Dr. Arnold Kaplan, a founder of Osiris Therapeutics and one of the first
scientists to isolate the stem cells found in bone marrow, said he was
not
familiar with Dr. Bhatnagar's work but speculated that the professor was
unknowingly experimenting with another type of stem cell, called a
pericyte, which also inhabits blood-rich tissues like skin and gums.
Pericytes, virtually indistinguishable from fibroblasts, are as flexible
as
their counterparts within bone marrow, and may explain how Dr.
Bhatnagar's findings seemingly throw the developmental process into
reverse. "We don't know that you can take one type of tissue cell
and get
it to back up," Dr. Kaplan said.
"In the cases that have been looked at with some rigor, that isn't
how it
happens."
But Dr.
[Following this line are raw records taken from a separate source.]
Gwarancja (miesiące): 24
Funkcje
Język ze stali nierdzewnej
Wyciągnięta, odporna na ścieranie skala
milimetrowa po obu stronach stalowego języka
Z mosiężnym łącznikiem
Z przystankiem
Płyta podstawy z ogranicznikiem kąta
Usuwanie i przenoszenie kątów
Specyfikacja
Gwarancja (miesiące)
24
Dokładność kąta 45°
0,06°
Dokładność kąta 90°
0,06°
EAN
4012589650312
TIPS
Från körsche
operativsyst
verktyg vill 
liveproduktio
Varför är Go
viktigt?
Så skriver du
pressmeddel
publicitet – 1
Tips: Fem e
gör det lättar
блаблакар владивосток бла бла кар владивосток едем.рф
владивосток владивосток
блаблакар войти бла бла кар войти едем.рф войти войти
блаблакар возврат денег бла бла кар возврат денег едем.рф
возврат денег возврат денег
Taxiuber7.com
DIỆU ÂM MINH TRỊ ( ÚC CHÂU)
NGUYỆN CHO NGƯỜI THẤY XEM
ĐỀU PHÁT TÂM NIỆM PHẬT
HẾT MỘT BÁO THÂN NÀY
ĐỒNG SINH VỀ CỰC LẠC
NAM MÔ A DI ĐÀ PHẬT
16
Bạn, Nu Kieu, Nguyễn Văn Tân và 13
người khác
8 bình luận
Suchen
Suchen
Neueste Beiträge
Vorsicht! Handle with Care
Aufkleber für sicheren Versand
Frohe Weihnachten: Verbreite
Bhatnagar said his years of experimenting left him certain that
it
was the fibroblasts that were changing their properties, and as he
publishes more findings he is convincing a
growing number of his peers.
His work with fibroblasts began in the late 1980's. Dr. Bhatnagar sent
his
graduate students to the university's medical clinic, where they
collected
the discarded foreskins of just-circumcised babies. Then
he extracted the
fibroblasts and placed them on a matrix that closely mimicked the
properties of bone.
Surrounded by minerals, held fast by P-15, a string of sticky amino acids
that allowed them to interact, the skin cells conformed to the new
environment as if they always belonged there. Within three weeks, the
cells began producing proteins found only in bone. The same was done
with more fibroblasts, this time from gum tissue, with
the same results.
Then the researchers packed fibroblasts tightly together and deprived
them of oxygen, imitating the conditions of cartilage.
Once again, the cells responded, as if they knew the lines of different
characters and delivered them as soon as the set was changed. "They
completely forgot how to be skin cells," said Dr. Bhatnagar.
"We played mind games with the cells. We made them think of home."